Fighting infectious diseases
Biotechnology is used extensively in the study of emerging infectious diseases. These diseases are:
- new and previously unrecognised, such as SARS (severe acute respiratory syndrome)
- known diseases that have increased in number and spread over the past two decades, such as foot-and-mouth disease
- diseases that threaten to increase in occurrence and severity in the near future, such as influenza.
Infectious diseases pose a threat to humans, because they can pass quickly from person to person, and affect a large number of people in a very short time.
A disease-causing agent is called a pathogen and can be a virus, bacterium or a prion (a type of protein). A pathogen's ability to infect and cause disease is referred to as its pathogenicity.
A number of issues are involved in emerging infectious diseases.
- Growing tourism, trade, or political instability that results in more people and animals moving from one place to another. This can lead to a drop in standards of health or increase in the spread of infectious diseases, increasing the risk of transmitting disease from one place to another.
- The evolution of new and more deadly disease-causing pathogens. Viruses and bacteria can naturally modify their genetic material over time (mutate). Some of these changes can increase their pathogenicity, while others can allow normally harmless pathogens to transmit disease.

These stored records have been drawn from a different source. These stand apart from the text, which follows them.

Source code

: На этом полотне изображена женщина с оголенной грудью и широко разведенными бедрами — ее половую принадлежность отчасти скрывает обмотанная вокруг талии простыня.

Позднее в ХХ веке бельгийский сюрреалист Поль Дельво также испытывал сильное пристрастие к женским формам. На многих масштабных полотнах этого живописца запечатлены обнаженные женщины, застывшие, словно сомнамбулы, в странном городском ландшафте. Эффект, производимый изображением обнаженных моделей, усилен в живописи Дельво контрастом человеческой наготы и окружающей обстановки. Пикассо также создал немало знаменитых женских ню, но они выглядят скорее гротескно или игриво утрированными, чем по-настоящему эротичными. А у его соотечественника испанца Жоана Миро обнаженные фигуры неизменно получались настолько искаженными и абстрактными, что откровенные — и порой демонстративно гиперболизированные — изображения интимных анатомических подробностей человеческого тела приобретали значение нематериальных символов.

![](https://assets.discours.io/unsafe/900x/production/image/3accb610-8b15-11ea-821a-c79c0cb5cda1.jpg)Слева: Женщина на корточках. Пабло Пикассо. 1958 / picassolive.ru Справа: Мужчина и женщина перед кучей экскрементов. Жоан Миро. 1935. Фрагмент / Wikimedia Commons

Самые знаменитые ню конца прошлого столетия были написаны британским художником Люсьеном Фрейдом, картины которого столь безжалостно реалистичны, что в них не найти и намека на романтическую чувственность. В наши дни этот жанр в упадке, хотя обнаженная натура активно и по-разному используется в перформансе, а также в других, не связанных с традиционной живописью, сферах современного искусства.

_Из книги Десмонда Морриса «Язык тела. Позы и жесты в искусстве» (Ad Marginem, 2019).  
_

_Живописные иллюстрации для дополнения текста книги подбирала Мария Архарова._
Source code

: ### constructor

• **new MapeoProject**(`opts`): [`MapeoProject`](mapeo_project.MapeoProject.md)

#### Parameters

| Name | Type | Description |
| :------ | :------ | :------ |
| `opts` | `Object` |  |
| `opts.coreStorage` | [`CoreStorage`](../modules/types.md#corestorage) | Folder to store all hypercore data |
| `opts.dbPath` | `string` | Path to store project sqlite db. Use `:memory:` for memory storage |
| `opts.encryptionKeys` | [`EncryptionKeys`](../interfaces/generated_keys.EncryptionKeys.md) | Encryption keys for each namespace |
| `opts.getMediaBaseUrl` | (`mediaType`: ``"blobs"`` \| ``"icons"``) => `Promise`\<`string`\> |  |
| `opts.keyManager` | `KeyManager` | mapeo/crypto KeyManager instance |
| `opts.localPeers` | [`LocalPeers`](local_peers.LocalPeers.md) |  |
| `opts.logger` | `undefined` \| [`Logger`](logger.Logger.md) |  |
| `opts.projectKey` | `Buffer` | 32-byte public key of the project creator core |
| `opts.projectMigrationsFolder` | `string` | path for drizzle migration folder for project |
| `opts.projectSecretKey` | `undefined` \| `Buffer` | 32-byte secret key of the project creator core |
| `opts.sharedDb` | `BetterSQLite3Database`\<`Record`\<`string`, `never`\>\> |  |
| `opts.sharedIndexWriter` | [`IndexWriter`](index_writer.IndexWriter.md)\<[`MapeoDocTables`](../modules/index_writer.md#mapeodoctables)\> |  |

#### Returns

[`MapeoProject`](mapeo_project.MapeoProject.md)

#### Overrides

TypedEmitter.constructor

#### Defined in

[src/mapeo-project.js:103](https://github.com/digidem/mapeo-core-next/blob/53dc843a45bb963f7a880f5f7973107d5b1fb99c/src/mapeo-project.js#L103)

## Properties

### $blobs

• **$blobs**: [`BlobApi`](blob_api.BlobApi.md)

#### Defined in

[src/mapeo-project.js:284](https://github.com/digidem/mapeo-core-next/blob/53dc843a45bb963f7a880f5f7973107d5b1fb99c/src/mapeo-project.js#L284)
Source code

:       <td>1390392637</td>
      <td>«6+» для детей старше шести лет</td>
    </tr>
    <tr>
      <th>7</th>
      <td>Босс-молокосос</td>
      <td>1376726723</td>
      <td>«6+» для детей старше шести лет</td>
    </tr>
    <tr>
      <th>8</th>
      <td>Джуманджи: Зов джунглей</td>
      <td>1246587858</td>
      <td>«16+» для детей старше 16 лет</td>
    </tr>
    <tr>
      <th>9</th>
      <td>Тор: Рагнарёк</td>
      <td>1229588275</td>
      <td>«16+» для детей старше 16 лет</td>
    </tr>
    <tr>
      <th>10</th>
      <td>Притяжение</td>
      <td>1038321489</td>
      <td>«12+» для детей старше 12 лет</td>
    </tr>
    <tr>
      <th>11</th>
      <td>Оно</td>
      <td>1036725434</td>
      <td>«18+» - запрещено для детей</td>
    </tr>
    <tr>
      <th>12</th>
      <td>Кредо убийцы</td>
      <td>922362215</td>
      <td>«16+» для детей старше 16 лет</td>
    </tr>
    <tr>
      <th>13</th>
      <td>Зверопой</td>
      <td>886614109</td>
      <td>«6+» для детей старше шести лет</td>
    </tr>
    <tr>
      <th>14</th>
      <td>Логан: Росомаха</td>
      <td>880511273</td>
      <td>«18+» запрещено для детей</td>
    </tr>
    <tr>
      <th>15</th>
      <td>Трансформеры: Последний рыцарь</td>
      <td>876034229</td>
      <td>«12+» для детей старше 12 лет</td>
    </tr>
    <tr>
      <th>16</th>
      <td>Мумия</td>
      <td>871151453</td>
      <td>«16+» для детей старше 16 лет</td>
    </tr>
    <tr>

- Changes in climate and ecology can contribute to increases in vector-borne diseases (carried by insects). The pathogens, their vectors (the insects that transmit them) and their hosts (the animals, including humans, that can be infected by them) can all be influenced by the environment.
- For example, mosquitoes, which carry a lot of diseases, prefer a warm climate. Global warming could increase the range of places where mosquitoes can live, allowing malaria to spread.
- Alternatively, people are increasingly encroaching into wilderness areas to farm, as vacant land becomes scarce. This increases those people’s exposure to wild animals, many of which may harbour bacteria or viruses that do not cause disease in the animal because they have evolved together, but may cause diseases in people who have never had contact with these bacteria or viruses before.
Human behaviour also allows pathogens such as hepatitis C, HIV, SARS and variant CJD (the human form of mad cow disease) to exploit new niches.
Biotechnology is used to study the genetic material of viruses, bacteria and other organisms like prions.
Scientists can work out whether a disease is caused by a totally new pathogen, or a new type (strain) of a known pathogen. This information can be used to develop rapid diagnostic tests that enable specific detection and identification of a disease. Speedy detection of a pathogen can allow for a quick response to eradicate the disease, or to develop vaccines and effective drugs for treating infections.